The Pensions Protection Fund (PPF) must pay at least 50 per cent of members pensions entitlement to individuals whose employers have fallen into the fund, the European Court of Justice (ECJ) has judged.

In a ruling delivered today, 6 September, the ECJ said that it was not right for employees to receive less that 50 per cent of their accrued pension savings in the event its employer became insolvent.

Currently, employees who have not yet reached pension age are entitled to up to 90 per cent of their accrued benefits, but are not offered inflationary increases, for this to fall below 50 percent would be illegal, the ECJ has ruled.

Commenting on the ruling, a PPF spokesperson said: “We note the judgment of the Court of Justice of the European Union today and are considering it.
 
“We have already been in discussions with the Department for Work and Pensions about what changes to PPF compensation and FAS assistance will now be required.
 
“We will work to implement the judgment as quickly as possible but first need to consider the judgment further to understand what action we can take prior to legislative change and the conclusion of the UK court proceedings.
 
“Members can be reassured that we will update them further as soon as we are able.”

The PPF aded that is expects the ruling to increase its liabilities by 1 per cent. It is currently 122.8 per cent funded and has a surplus of £6.7bn.

Grenville Hampshire initially brought the case to the Court of Appeal in July 2016, claiming that his pension was cut by 67 per cent when his company scheme was transferred into the PPF.

As a result, the ECJ advocate general noted that the cap and lack of indexation suggests that thousands of people in the PPF could be receiving compensation that is too low.

Royal London director of policy, Steve Webb, said: “Given that Pension PPF has spoken about what to do with its surplus funds a priority must be given to address the position of people such as Mr.
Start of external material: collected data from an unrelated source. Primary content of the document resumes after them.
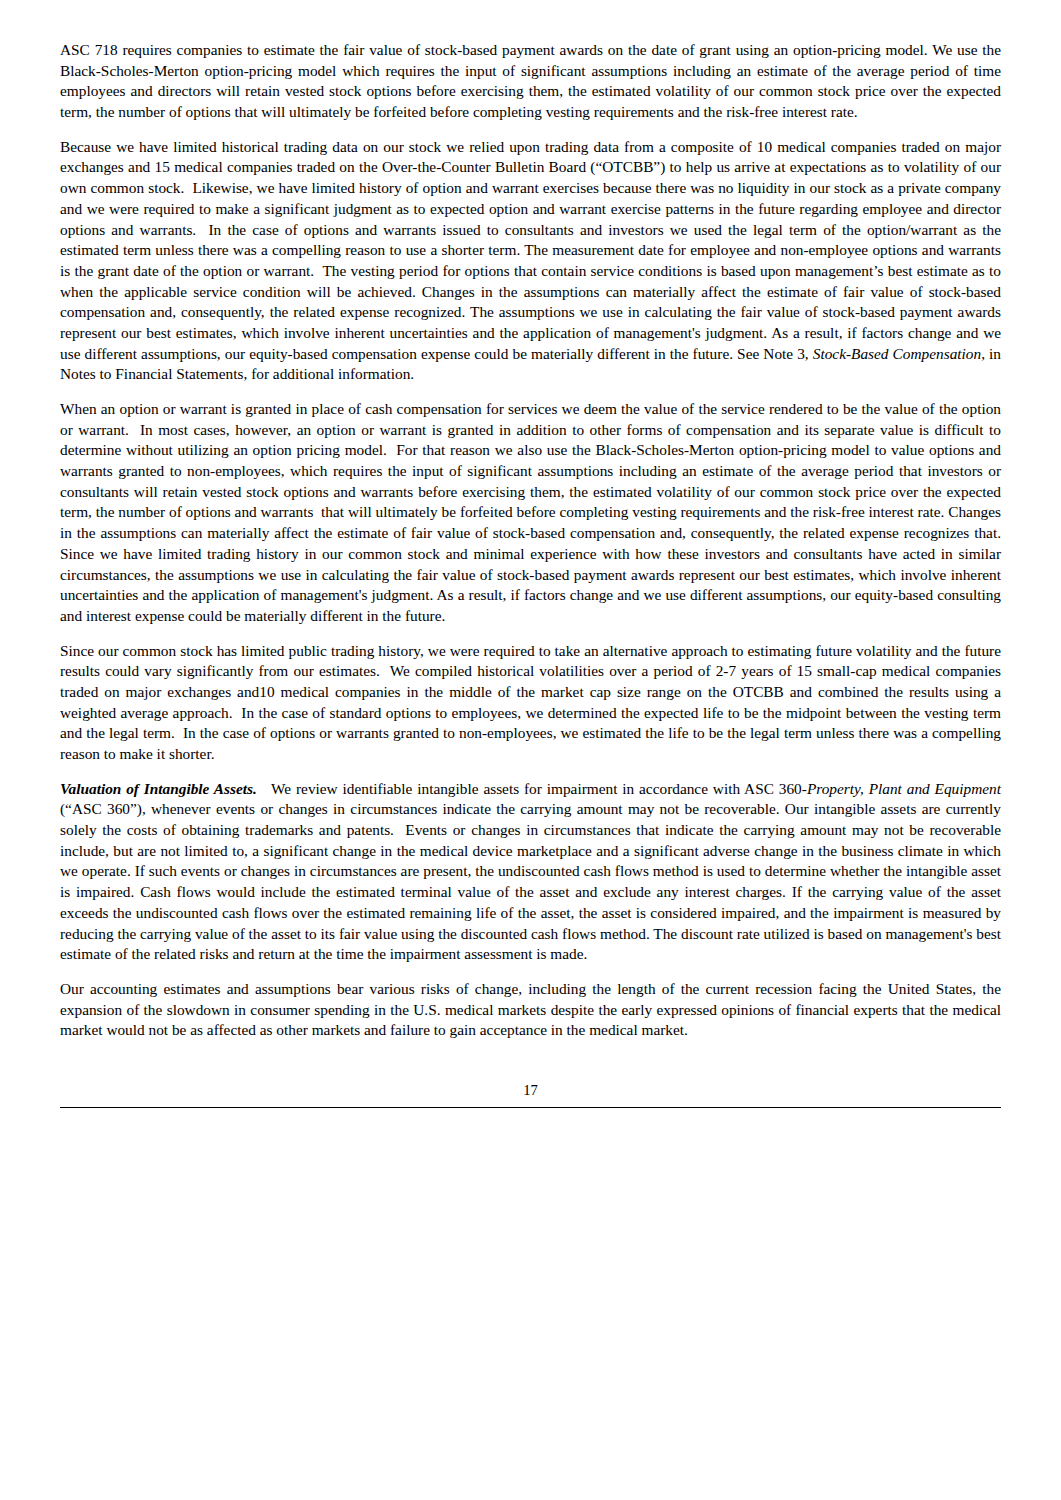ASC 718 requires companies to estimate the fair value of stock-based payment awards on the date of grant using an option-pricing model. We use the Black-Scholes-Merton option-pricing model which requires the input of significant assumptions including an estimate of the average period of time employees and directors will retain vested stock options before exercising them, the estimated volatility of our common stock price over the expected term, the number of options that will ultimately be forfeited before completing vesting requirements and the risk-free interest rate.
Because we have limited historical trading data on our stock we relied upon trading data from a composite of 10 medical companies traded on major exchanges and 15 medical companies traded on the Over-the-Counter Bulletin Board (“OTCBB”) to help us arrive at expectations as to volatility of our own common stock. Likewise, we have limited history of option and warrant exercises because there was no liquidity in our stock as a private company and we were required to make a significant judgment as to expected option and warrant exercise patterns in the future regarding employee and director options and warrants. In the case of options and warrants issued to consultants and investors we used the legal term of the option/warrant as the estimated term unless there was a compelling reason to use a shorter term. The measurement date for employee and non-employee options and warrants is the grant date of the option or warrant. The vesting period for options that contain service conditions is based upon management’s best estimate as to when the applicable service condition will be achieved. Changes in the assumptions can materially affect the estimate of fair value of stock-based compensation and, consequently, the related expense recognized. The assumptions we use in calculating the fair value of stock-based payment awards represent our best estimates, which involve inherent uncertainties and the application of management's judgment. As a result, if factors change and we use different assumptions, our equity-based compensation expense could be materially different in the future. See Note 3, Stock-Based Compensation, in Notes to Financial Statements, for additional information.
When an option or warrant is granted in place of cash compensation for services we deem the value of the service rendered to be the value of the option or warrant. In most cases, however, an option or warrant is granted in addition to other forms of compensation and its separate value is difficult to determine without utilizing an option pricing model. For that reason we also use the Black-Scholes-Merton option-pricing model to value options and warrants granted to non-employees, which requires the input of significant assumptions including an estimate of the average period that investors or consultants will retain vested stock options and warrants before exercising them, the estimated volatility of our common stock price over the expected term, the number of options and warrants that will ultimately be forfeited before completing vesting requirements and the risk-free interest rate. Changes in the assumptions can materially affect the estimate of fair value of stock-based compensation and, consequently, the related expense recognizes that. Since we have limited trading history in our common stock and minimal experience with how these investors and consultants have acted in similar circumstances, the assumptions we use in calculating the fair value of stock-based payment awards represent our best estimates, which involve inherent uncertainties and the application of management's judgment. As a result, if factors change and we use different assumptions, our equity-based consulting and interest expense could be materially different in the future.
Since our common stock has limited public trading history, we were required to take an alternative approach to estimating future volatility and the future results could vary significantly from our estimates. We compiled historical volatilities over a period of 2-7 years of 15 small-cap medical companies traded on major exchanges and10 medical companies in the middle of the market cap size range on the OTCBB and combined the results using a weighted average approach. In the case of standard options to employees, we determined the expected life to be the midpoint between the vesting term and the legal term. In the case of options or warrants granted to non-employees, we estimated the life to be the legal term unless there was a compelling reason to make it shorter.
Valuation of Intangible Assets. We review identifiable intangible assets for impairment in accordance with ASC 360-Property, Plant and Equipment (“ASC 360”), whenever events or changes in circumstances indicate the carrying amount may not be recoverable. Our intangible assets are currently solely the costs of obtaining trademarks and patents. Events or changes in circumstances that indicate the carrying amount may not be recoverable include, but are not limited to, a significant change in the medical device marketplace and a significant adverse change in the business climate in which we operate. If such events or changes in circumstances are present, the undiscounted cash flows method is used to determine whether the intangible asset is impaired. Cash flows would include the estimated terminal value of the asset and exclude any interest charges. If the carrying value of the asset exceeds the undiscounted cash flows over the estimated remaining life of the asset, the asset is considered impaired, and the impairment is measured by reducing the carrying value of the asset to its fair value using the discounted cash flows method. The discount rate utilized is based on management's best estimate of the related risks and return at the time the impairment assessment is made.
Our accounting estimates and assumptions bear various risks of change, including the length of the current recession facing the United States, the expansion of the slowdown in consumer spending in the U.S. medical markets despite the early expressed opinions of financial experts that the medical market would not be as affected as other markets and failure to gain acceptance in the medical market.
17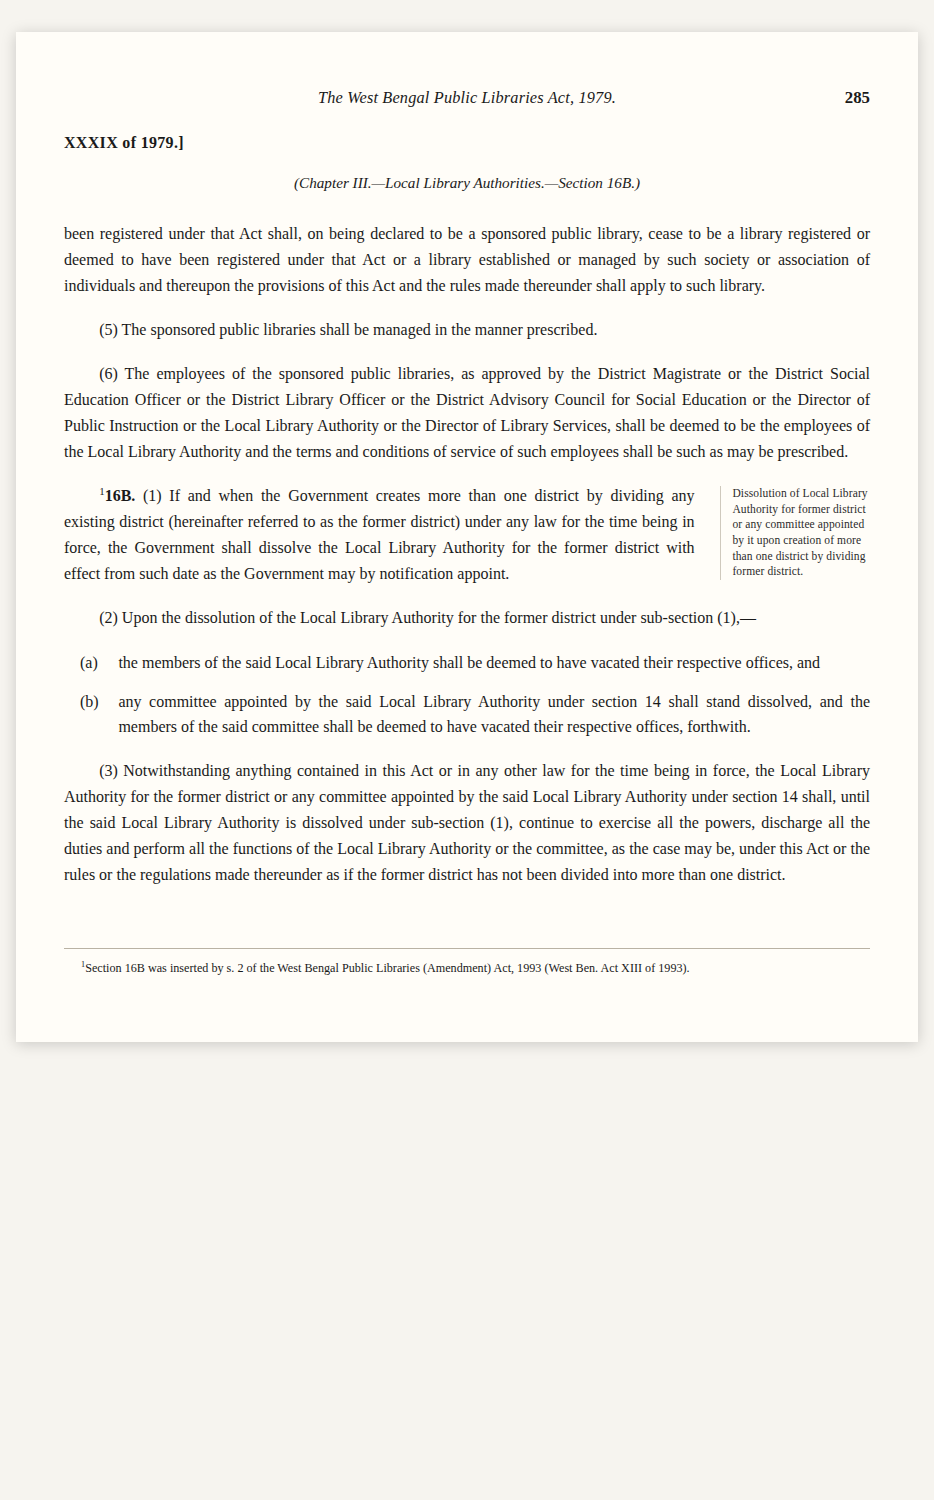The West Bengal Public Libraries Act, 1979. 285
XXXIX of 1979.]
(Chapter III.—Local Library Authorities.—Section 16B.)
been registered under that Act shall, on being declared to be a sponsored public library, cease to be a library registered or deemed to have been registered under that Act or a library established or managed by such society or association of individuals and thereupon the provisions of this Act and the rules made thereunder shall apply to such library.
(5) The sponsored public libraries shall be managed in the manner prescribed.
(6) The employees of the sponsored public libraries, as approved by the District Magistrate or the District Social Education Officer or the District Library Officer or the District Advisory Council for Social Education or the Director of Public Instruction or the Local Library Authority or the Director of Library Services, shall be deemed to be the employees of the Local Library Authority and the terms and conditions of service of such employees shall be such as may be prescribed.
Dissolution of Local Library Authority for former district or any committee appointed by it upon creation of more than one district by dividing former district.
116B. (1) If and when the Government creates more than one district by dividing any existing district (hereinafter referred to as the former district) under any law for the time being in force, the Government shall dissolve the Local Library Authority for the former district with effect from such date as the Government may by notification appoint.
(2) Upon the dissolution of the Local Library Authority for the former district under sub-section (1),—
the members of the said Local Library Authority shall be deemed to have vacated their respective offices, and
any committee appointed by the said Local Library Authority under section 14 shall stand dissolved, and the members of the said committee shall be deemed to have vacated their respective offices, forthwith.
(3) Notwithstanding anything contained in this Act or in any other law for the time being in force, the Local Library Authority for the former district or any committee appointed by the said Local Library Authority under section 14 shall, until the said Local Library Authority is dissolved under sub-section (1), continue to exercise all the powers, discharge all the duties and perform all the functions of the Local Library Authority or the committee, as the case may be, under this Act or the rules or the regulations made thereunder as if the former district has not been divided into more than one district.
1Section 16B was inserted by s. 2 of the West Bengal Public Libraries (Amendment) Act, 1993 (West Ben. Act XIII of 1993).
Hampshire who could find themselves receiving less than half their pension due to the limited nature of the PPF.”

Law firm Clyde & Co head of pensions, Mark Howard, said the ruling would effect close to 1,200 individuals, who would be compensated for their “significant underpayment of benefits”.

"The most significant part might be the decision that the valuation of members' benefits should take full account of the increases they would have earned from the scheme – rather than increases earned after 1997,” he added.